**What needs to be done**
Collect each line of the entries that holds the string "choice".

**Dataset**

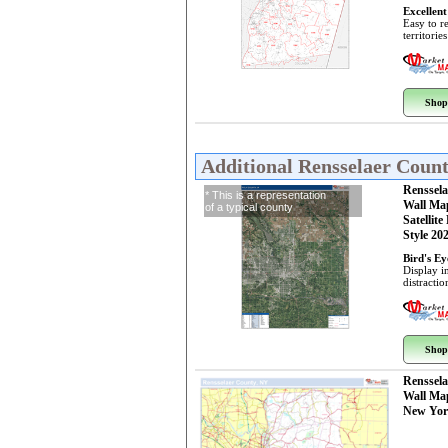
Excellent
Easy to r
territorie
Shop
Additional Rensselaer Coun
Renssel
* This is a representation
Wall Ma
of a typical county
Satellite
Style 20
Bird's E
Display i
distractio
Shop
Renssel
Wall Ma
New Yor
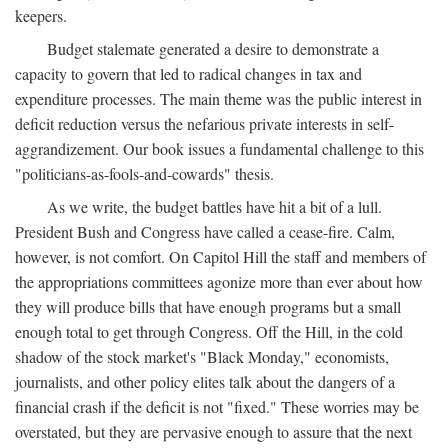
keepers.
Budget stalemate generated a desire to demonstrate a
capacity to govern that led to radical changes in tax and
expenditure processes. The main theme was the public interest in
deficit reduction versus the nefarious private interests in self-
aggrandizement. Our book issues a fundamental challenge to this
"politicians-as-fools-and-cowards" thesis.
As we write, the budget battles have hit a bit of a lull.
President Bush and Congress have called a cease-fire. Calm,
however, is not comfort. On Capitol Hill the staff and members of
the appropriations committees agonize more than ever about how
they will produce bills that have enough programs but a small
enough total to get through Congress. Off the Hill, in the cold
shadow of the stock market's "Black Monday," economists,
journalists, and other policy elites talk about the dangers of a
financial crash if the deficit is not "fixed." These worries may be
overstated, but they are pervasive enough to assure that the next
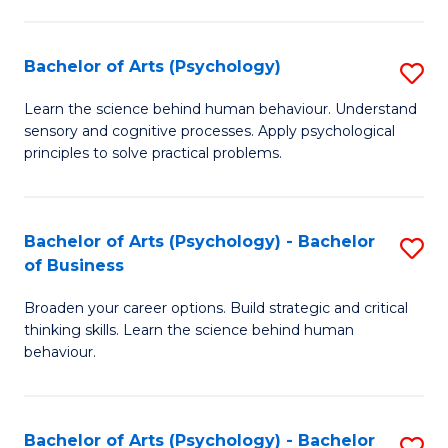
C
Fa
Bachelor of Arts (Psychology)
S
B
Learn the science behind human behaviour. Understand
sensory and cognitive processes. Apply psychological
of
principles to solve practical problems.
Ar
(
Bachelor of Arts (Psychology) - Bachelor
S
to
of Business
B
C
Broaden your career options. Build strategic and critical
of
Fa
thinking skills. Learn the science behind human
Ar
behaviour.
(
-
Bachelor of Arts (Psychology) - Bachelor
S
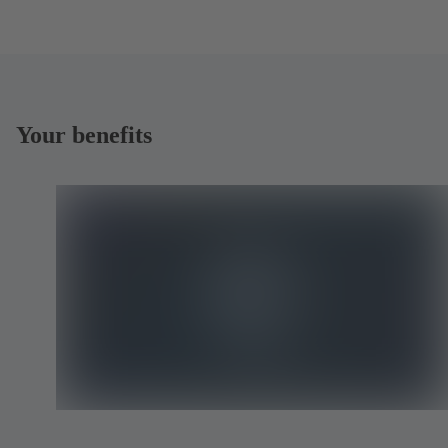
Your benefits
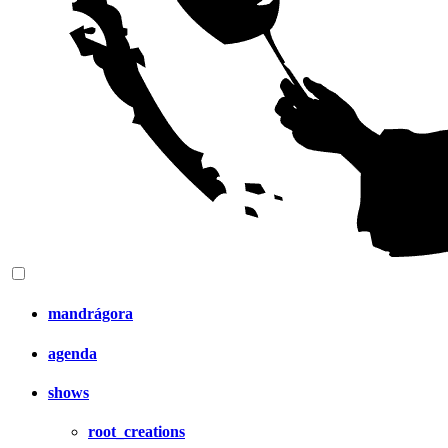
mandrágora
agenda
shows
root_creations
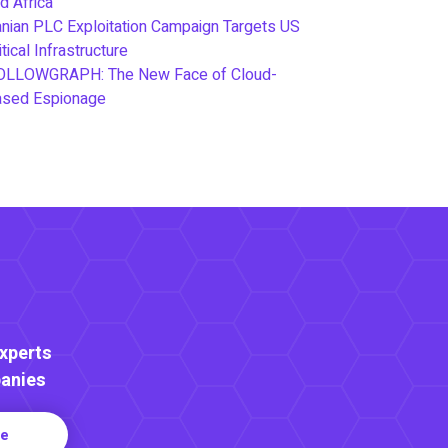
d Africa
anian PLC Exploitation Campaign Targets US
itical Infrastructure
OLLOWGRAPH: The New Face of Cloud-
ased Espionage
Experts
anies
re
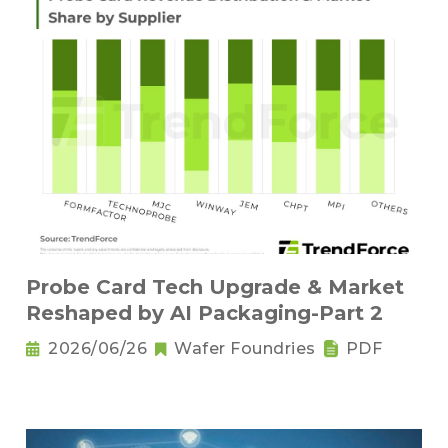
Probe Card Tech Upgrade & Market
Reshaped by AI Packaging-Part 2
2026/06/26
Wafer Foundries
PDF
--
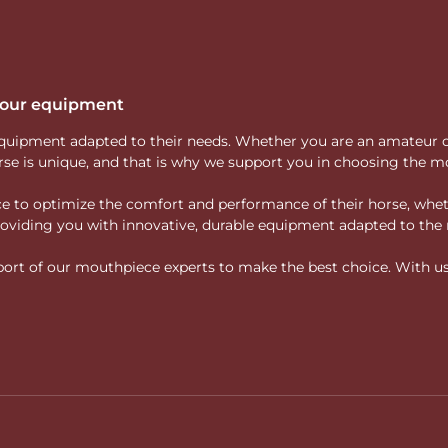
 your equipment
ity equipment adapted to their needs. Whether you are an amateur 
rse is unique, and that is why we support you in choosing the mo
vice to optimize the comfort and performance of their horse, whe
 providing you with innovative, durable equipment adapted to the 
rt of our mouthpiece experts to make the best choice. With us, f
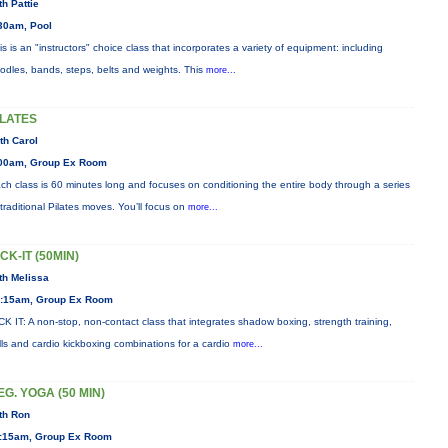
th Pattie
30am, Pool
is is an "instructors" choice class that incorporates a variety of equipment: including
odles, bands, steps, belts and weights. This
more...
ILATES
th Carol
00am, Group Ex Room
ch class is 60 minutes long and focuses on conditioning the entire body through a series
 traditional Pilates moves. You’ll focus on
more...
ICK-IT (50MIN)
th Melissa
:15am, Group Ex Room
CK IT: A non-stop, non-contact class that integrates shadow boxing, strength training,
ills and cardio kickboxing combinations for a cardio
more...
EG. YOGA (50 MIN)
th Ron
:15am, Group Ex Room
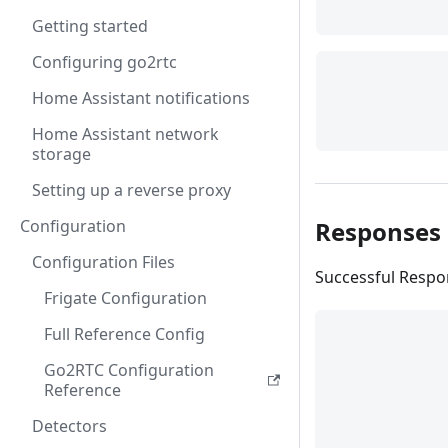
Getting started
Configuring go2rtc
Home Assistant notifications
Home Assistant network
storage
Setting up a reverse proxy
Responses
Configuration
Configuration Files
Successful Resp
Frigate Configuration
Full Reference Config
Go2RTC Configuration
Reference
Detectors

**Response**
rt of our mouthpiece experts to make the best choice. With us, f
is is an "instructors" choice class that incorporates a variety of equipment: including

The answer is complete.